_Problem_
Turn the rows below into a numbered list with no blank lines, and leave the pictures out.

+++++

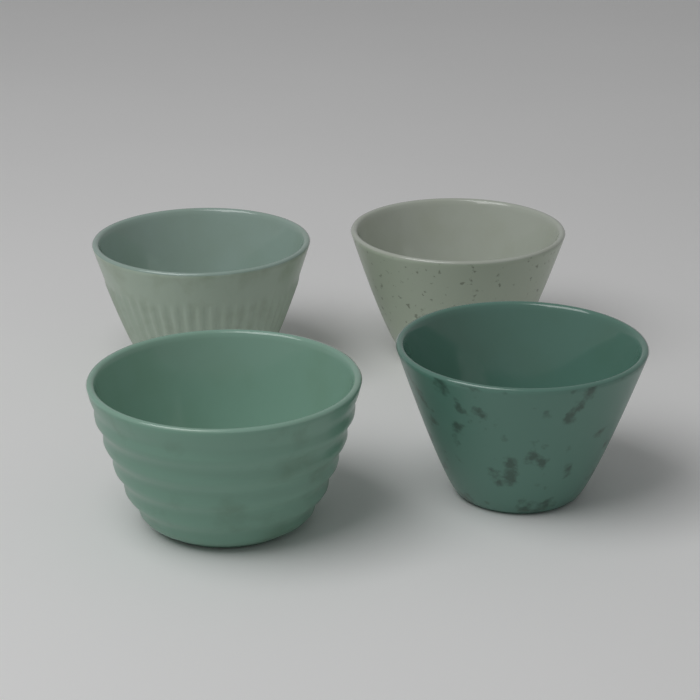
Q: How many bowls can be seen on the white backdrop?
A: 4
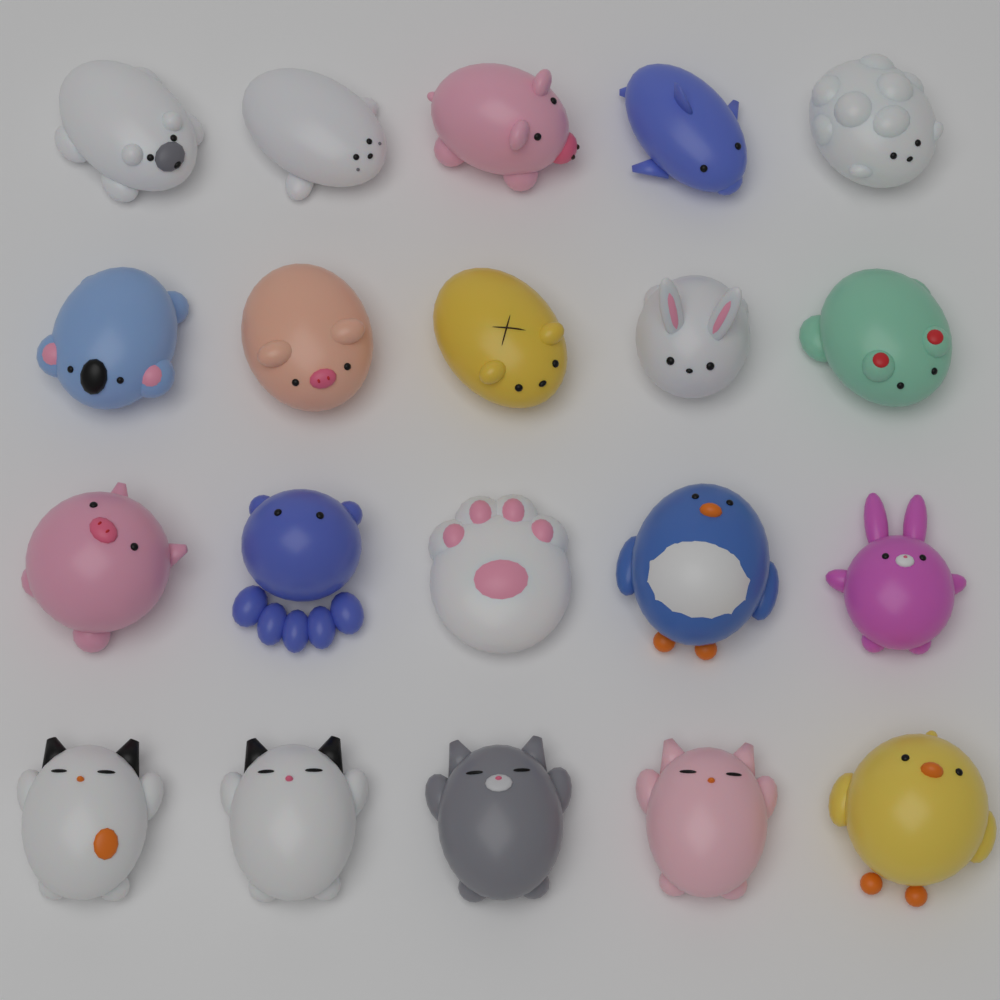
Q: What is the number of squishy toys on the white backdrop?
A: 20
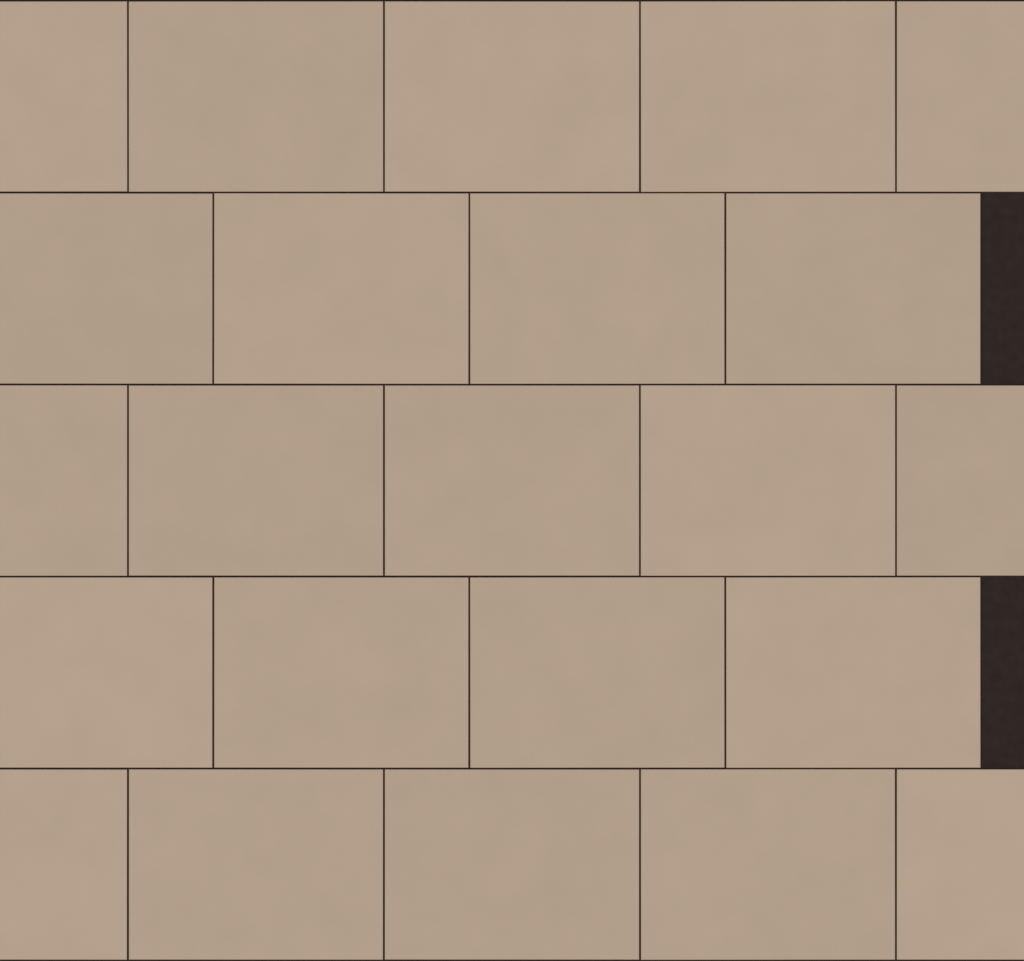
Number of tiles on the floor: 23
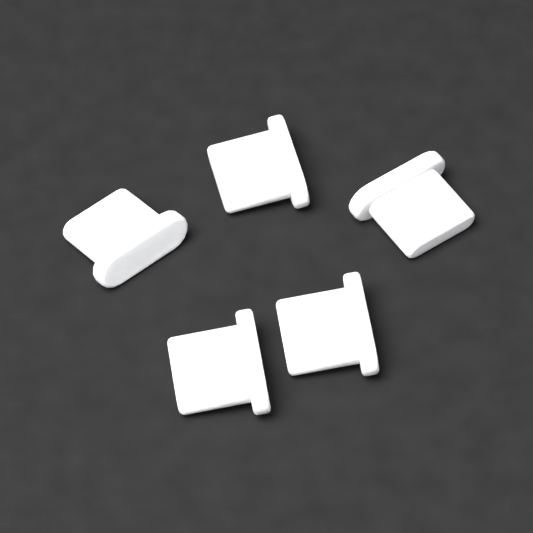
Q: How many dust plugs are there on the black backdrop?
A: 5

+++++

_Exercise response_
1. Q: How many bowls can be seen on the white backdrop?
2. A: 4
3. Q: What is the number of squishy toys on the white backdrop?
4. A: 20
5. Number of tiles on the floor: 23
6. Q: How many dust plugs are there on the black backdrop?
7. A: 5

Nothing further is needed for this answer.